Le problème est le choix de la centralisation et de la surenchère de la production d’électricité à des fins économiques. On nous parle de transition énergétique mais on voit bien qu’il s’agit d’ajouter d’autres modes de production à ceux existants pour développer ce marché juteux.
Ces luttes ont aussi en commun de réinvestir des espaces ruraux, par des occupations de lieux, des assemblées populaires, pour les défendre contre des projets imposés au nom du développement économique qui prend les ruraux pour des vaches à lait et des imbéciles.
Mais les liens sont aussi ceux que nous souhaitons cultiver entre les différents lieux de lutte depuis de nombreuses années, échanger sur les pratiques et les difficultés rencontrées dans les luttes, garder la mémoire pour la transmettre, constater que l’État utilise souvent les mêmes moyens. Ces liens nous permettent de nourrir une critique plus globale de la société.

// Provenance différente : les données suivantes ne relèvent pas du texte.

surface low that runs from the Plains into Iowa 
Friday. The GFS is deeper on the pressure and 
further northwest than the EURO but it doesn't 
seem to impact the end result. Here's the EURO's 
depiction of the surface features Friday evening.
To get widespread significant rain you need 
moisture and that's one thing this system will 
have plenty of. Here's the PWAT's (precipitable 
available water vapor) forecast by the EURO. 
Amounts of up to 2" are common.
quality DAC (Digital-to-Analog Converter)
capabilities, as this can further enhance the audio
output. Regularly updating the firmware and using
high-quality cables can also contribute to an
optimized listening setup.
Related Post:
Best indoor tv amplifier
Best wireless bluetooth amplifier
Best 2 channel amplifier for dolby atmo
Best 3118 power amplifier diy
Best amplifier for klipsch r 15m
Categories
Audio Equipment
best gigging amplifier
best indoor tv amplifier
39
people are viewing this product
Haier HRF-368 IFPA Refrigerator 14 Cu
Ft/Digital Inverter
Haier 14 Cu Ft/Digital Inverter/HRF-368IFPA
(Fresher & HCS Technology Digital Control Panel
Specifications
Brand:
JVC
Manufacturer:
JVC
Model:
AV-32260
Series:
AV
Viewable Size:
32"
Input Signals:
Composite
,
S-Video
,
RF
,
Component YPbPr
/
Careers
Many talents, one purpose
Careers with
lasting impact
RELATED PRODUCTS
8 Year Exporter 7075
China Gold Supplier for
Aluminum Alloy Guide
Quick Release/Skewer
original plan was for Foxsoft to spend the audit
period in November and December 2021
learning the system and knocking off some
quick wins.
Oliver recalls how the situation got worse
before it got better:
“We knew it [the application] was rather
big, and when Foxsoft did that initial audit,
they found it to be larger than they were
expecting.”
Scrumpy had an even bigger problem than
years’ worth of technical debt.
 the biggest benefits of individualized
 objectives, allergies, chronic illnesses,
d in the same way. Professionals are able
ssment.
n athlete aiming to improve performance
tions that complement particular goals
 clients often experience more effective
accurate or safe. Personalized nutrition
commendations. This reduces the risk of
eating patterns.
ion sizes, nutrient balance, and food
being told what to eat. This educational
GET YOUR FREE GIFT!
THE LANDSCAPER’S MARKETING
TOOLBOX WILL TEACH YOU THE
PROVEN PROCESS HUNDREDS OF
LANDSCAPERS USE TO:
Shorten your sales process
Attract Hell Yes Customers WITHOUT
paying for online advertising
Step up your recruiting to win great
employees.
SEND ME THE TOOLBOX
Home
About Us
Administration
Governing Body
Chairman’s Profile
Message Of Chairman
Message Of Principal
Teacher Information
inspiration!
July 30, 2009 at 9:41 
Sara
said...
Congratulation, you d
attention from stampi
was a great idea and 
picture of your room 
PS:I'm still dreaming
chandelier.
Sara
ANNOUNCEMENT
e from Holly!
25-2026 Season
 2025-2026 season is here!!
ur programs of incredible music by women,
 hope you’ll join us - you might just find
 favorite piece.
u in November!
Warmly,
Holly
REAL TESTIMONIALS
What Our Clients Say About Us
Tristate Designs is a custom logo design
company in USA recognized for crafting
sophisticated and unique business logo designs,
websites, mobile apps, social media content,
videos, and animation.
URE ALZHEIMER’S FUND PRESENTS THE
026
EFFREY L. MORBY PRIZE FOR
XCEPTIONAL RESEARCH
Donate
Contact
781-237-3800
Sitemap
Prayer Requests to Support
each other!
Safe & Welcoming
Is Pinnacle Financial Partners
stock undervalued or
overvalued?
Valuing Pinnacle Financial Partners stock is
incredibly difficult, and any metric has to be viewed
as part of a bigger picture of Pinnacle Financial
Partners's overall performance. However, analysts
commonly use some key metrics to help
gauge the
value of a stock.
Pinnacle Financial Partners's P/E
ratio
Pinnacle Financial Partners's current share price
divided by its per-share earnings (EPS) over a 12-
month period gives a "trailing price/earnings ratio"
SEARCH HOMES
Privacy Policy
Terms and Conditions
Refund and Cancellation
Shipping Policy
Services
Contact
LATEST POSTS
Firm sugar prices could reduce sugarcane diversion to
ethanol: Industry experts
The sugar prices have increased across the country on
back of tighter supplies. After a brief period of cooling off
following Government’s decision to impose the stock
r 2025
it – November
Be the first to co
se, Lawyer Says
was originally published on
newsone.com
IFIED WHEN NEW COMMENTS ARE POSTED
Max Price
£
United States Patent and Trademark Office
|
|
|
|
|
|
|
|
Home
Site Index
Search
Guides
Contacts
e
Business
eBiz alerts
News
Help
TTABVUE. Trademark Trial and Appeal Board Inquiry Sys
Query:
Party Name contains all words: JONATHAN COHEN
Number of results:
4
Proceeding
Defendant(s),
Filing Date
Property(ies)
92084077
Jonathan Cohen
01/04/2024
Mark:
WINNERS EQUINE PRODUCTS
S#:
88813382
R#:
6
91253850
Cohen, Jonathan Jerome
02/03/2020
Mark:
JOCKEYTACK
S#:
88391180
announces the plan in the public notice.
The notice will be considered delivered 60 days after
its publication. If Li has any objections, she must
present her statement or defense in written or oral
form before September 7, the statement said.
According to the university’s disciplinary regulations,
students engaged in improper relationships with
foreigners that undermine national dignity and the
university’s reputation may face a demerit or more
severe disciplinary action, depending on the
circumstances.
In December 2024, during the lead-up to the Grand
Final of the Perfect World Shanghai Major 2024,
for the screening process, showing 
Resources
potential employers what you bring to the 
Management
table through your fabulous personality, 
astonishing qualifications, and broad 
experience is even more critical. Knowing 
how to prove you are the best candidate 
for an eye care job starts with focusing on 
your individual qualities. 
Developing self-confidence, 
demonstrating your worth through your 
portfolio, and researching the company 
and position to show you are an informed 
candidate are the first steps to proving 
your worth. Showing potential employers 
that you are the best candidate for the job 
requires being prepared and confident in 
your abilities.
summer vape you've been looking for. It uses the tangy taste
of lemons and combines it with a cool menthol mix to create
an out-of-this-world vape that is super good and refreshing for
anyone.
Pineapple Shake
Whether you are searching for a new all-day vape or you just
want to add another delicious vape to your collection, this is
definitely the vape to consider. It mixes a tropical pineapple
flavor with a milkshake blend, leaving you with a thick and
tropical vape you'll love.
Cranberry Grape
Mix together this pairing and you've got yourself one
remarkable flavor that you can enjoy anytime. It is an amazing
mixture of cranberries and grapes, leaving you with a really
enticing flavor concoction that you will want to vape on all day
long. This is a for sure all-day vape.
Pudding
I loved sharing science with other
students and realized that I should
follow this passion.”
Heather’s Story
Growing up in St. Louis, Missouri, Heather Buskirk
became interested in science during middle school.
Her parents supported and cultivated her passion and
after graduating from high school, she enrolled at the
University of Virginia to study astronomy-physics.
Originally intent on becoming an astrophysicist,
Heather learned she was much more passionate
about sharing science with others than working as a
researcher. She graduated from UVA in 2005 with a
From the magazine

Propos recueillis par Martha Gilson

Ça grésille dans le poteau – Histoires de la lutte contre la THT Cotentin-Maine (2005-2013)
Éditions Mère Castor - 2019

Recueils sonores sous forme de livre-DVD à commander à : La Grange de Montabot, la Bossardière, 50410 Montabot. 21€ frais de port inclus, chèque à l’ordre du PAVE. Contact : merecastor@riseup.net / 06 51 67 94 44.
Site : https://editionsmerecastor.wixsite.com/publications
En marge :
L’impasse d’un modèle énergétique centralisé
Les lignes THT sont représentatives de ce modèle centralisé, elles se densifient et s’étendent, ouvrant de juteux marchés européens de l’électricité, au lieu de produire et consommer localement pour éviter les pertes et se réapproprier les questions liées à l’énergie.
Les espaces ruraux sont, dans ce système, des territoires sacrifiés par les pollutions et maladies induites par les ondes électromagnétiques, notamment dans les élevages et pour les populations qui vivent à proximité, pour alimenter les gros pôles d’habitat et d’industrie.